Pagi ini Hana dan Zia berjalan santai menuju sekolahnya, mereka berangkat lebih pagi dari hari kemarin yang dijalani dengan penuh kekacauan.
Seperti ucapan Novi kemarin, ia berangkat bersama Hana dan Zia, berjalan berderet tiga dari pintu keluar asrama hingga ke lapangan sekolah.
Dalam hati Hana bergumam, 'oh begini ya rasanya jalan bersampingan sama murid famous?'
"Hana, Novi, aku pergi ke kelompokku dulu, ya! Bye." Zia berlalu pergi sambil melambaikan tangan, kemudian hilang membaur ditengah keramaian.
Kegiatan yang berlangsung diisi dengan acara jalan santai dimana para pesertanya mengenakan kostum yang dianggap Hana sebagai pakaian abnormal dan sangat freak, kemudian para murid berjalan sesuai rute yang telah diatur oleh panitia. Dimulai dari halaman depan sekolah, melewati taman kota, gang-gang sempit, jembatan, dan berakhir di gedung aula.
Hari begitu panas, matahari sangat terik menyengat kulit, membuat tubuh Hana seperti ingin mendidih, membuat tenggorokannya menjadi sangat kering.
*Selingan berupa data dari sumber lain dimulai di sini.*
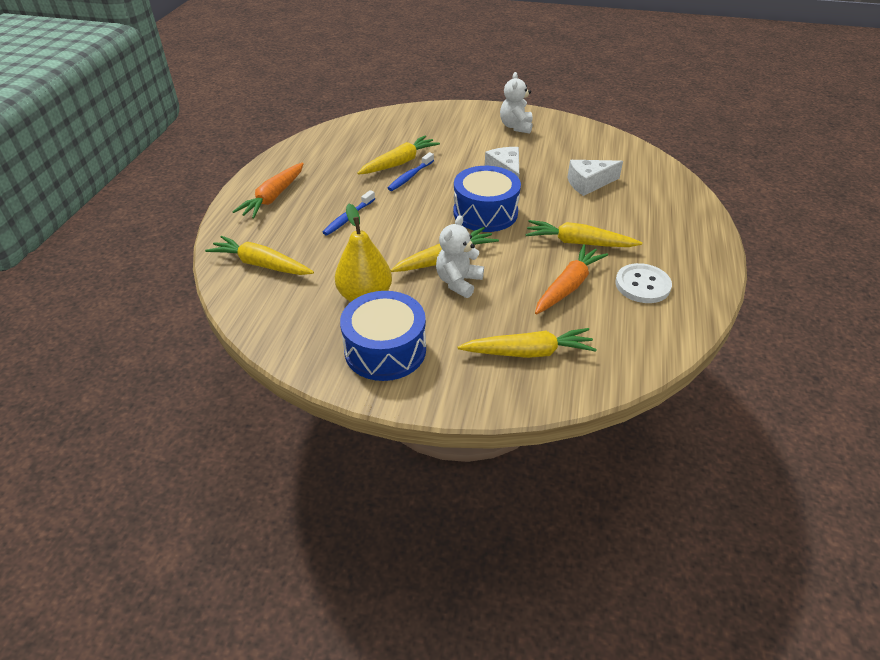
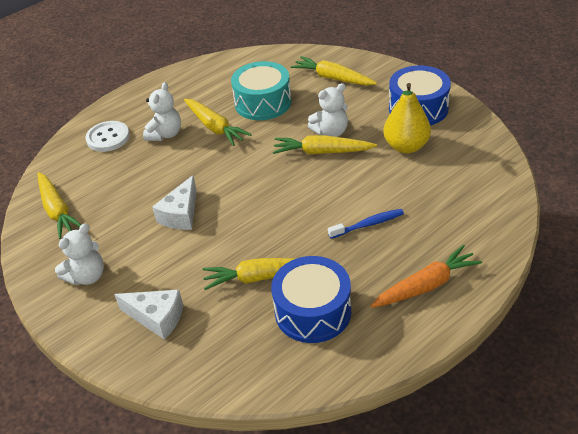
camera: 140 degrees left, 0 degrees up
(261, 264) = (474, 205): yellow carrot -> yellow carrot (57, 210)
(410, 177) = (269, 251): blue toothbrush -> none
(485, 213) = (248, 180): blue drum -> blue drum (313, 311)
(568, 286) = (263, 103): orange carrot -> turquoise drum
(589, 184) = (132, 172): white cheese -> white cheese (157, 318)
(613, 220) = (165, 134): none -> white teddy bear
(642, 285) = (218, 87): white button -> white button (108, 138)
Ia segera berjalan menuju aula, niat hati ingin mengambil air minum untuk meredakan dahaganya.
Saat Hana hendak minum air dari botol yang tengah ia genggam, seseorang tiba-tiba saja menabraknya dari belakang sehingga membuatnya tersedak. Hana kesulitan bernafas, ia merasa paru-parunya seperti dipenuhi oleh air. Dengan susah payah ia mengatur nafas. Dada dan tenggorokannya terasa sangat perih, kepalanya berkunang-kunang. Hana masih bisa melihat sekitar, namun ia tidak bisa merespon sekelilingnya.
"Kamu udah bisa dengar kakak?" Ucap seorang laki-laki berkalung name tag bertuliskan panitia OSIS, sudah lima menit lamanya ia berusaha menyadarkan Hana.
Beberapa saat setelah kesadarannya mengambang, Hana yang perlahan mulai bisa mendengar hal itu pun langsung menganggukkan kepala.
"Bawa ke UKS!" Perintah laki-laki tersebut kepada rekannya yang lain.
Sesampai di ruang UKS, terlihat ada Novi disana, dua orang murid baru, dan tiga orang panitia. Seorang panitia perempuan sibuk menyambut Hana, dan dua orang lagi--termasuk seorang laki-laki yang menabrak sekaligus menyelamatkan Hana saat tersedak tadi sedang menunggui Novi.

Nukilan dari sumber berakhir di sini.